And if they didn’t, shouldn’t they? “It may be the unique opportunity of business schools to give these people exposure and ideas to make them both enthusiastic and effective as private citizens in their communities,” says Patell. “So we broadened the focus of the PMP to include not just government but also nonprofits and the kind of voluntary contributions people make. It allowed us to do things for a much larger body of students.”

At the center of the new PMP, naturally, was coursework — classes like public-sector economics and nonprofit marketing. Students with a strong interest in full-time public service careers could load up on these courses and earn a certificate. Students with other priorities could take just one or two. Then there were periodic workshops (which have since become more regular) on topics like fundraising or how to run a meeting. These were open to everyone and focused on issues that any active citizen might encounter in a well-rounded life.

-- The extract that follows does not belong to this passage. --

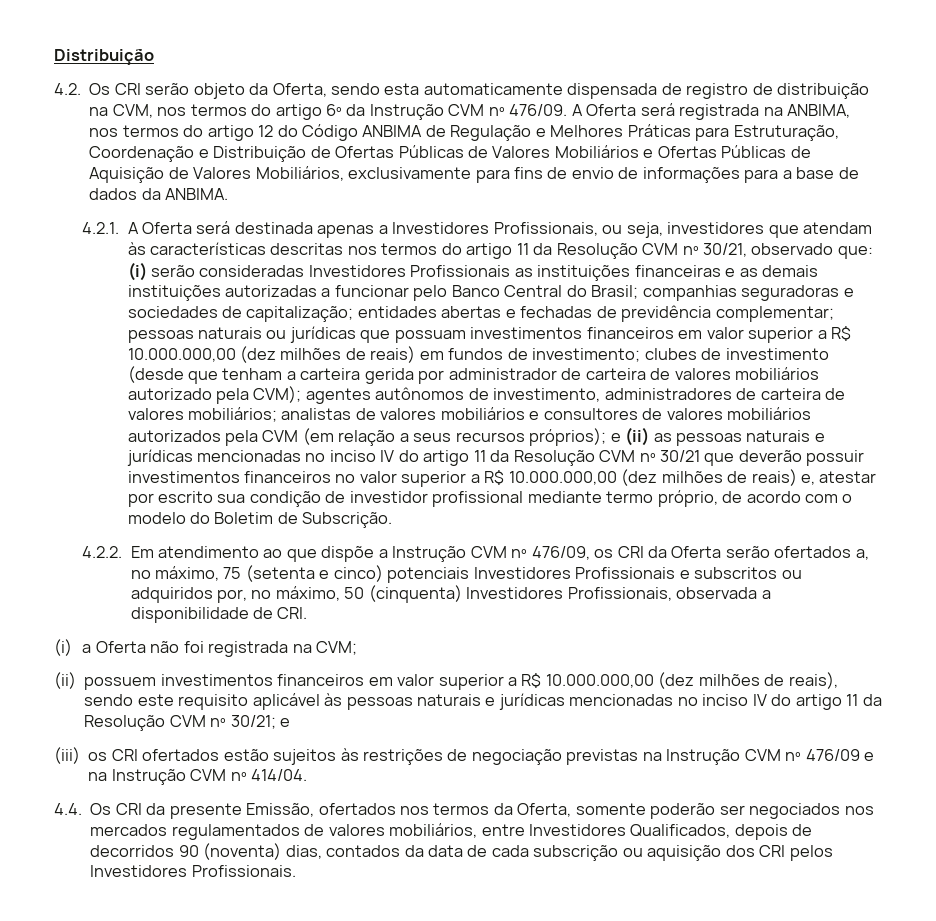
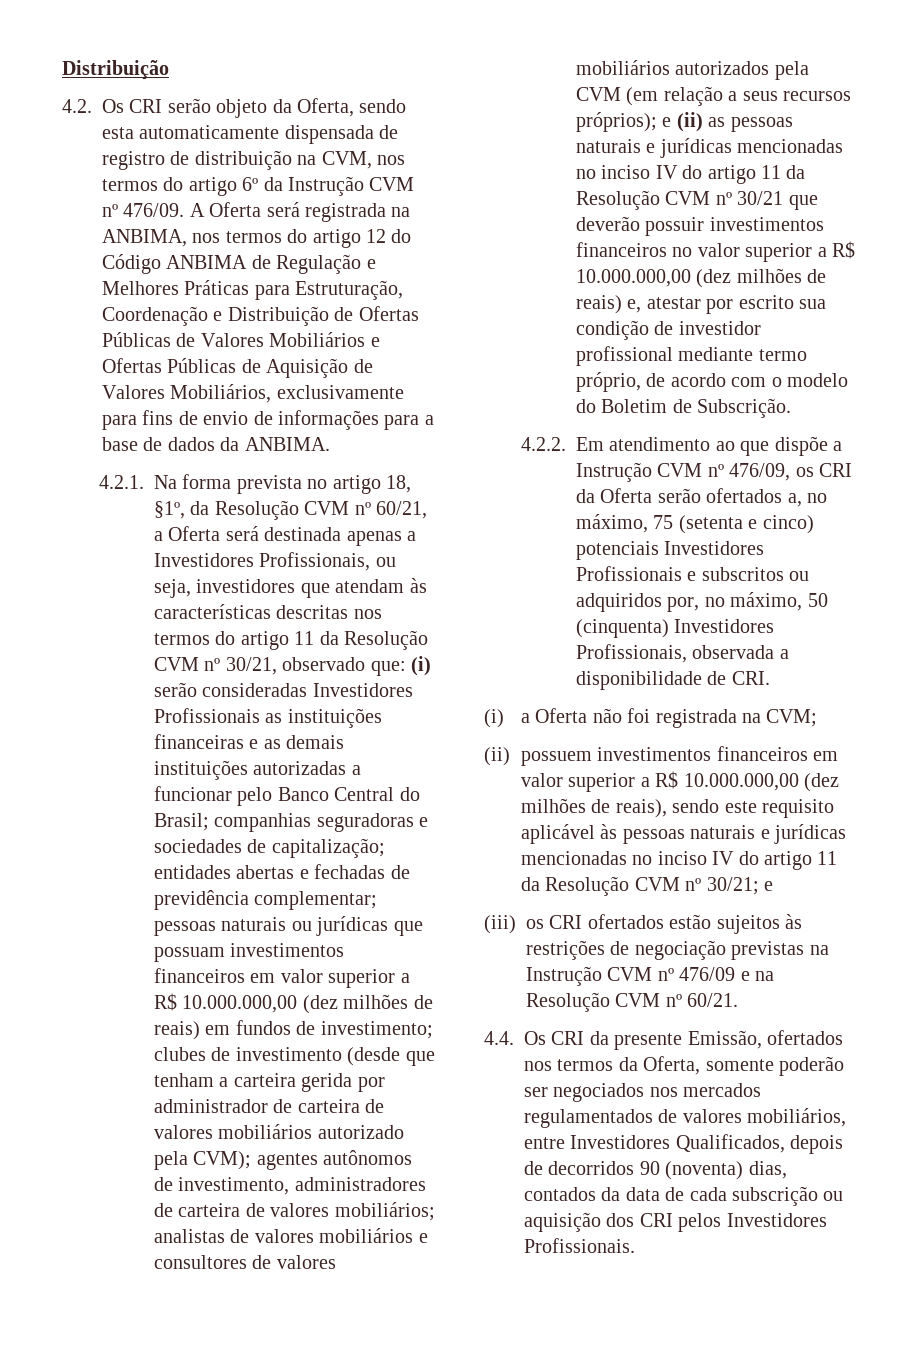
[127,222,139,234] A -> [154,474,412,494] [154,500,428,520] [154,531,164,541] Na forma prevista no artigo 18, §1º, da Resolução CVM nº 60/21, a
[111,769,308,785] Instrução CVM nº 414/04. -> [526,992,739,1012] Resolução CVM nº 60/21.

But there was room for another piece, Patell thought, some overarching project that would get students actively involved and excited. “We weren’t going to be a full-service program, we weren’t going to be the Woodrow Wilson School of Public and International Affairs,” says Patell. “But I felt maybe we could cover just one subject really well every year.”

Why not let the students themselves decide what that would be? In their first year, a PMP class would select the topic that interested them most — the so-called Public Management Initiative, or PMI. It might be the environment. Or education. Or children. Their second year would feature speakers, programs, and retreats centered on the chosen theme.

“The thing just exploded,” says Thompson. “We had people coming in who had no experience with public service. There was a big influx of student excitement and energy, and suddenly there were things going on that I wouldn’t have been able to think of under the best of circumstances.”

“The PMI was huge,” agrees Larry Bram, MBA ’91. “It pervaded student life.”

“Being student run made it exuberant and messy,” recalls Alison Davis, MBA ’89, who was assistant PMP director from 1989 to 1995. “But the results were great. You could have an idea and run with it, explore, experiment.”

Patell’s only rule was that at the end of each year the PMI be abandoned. “Students would want to leave a legacy, something in place for the next class. I’d tell them their legacy had to be a clean beach,” says Patell. “We wanted incoming students to come and find a vibrant initiative being executed, one they could get swept up in. But when it came time to turn things over, they’d have complete freedom to choose, design, and execute something new.”

One notable exception to Patell’s “clean beach” rule was the stupendously popular Class of 1997 PMI on social entrepreneurship. Social entrepreneurship is very broadly defined as everything from nonprofits that sell products or services to for-profit businesses with a strong social mission. Several faculty members loved the subject and built a course around it. Later, Greg Dees, the reigning expert on social entrepreneurship, was recruited from Harvard.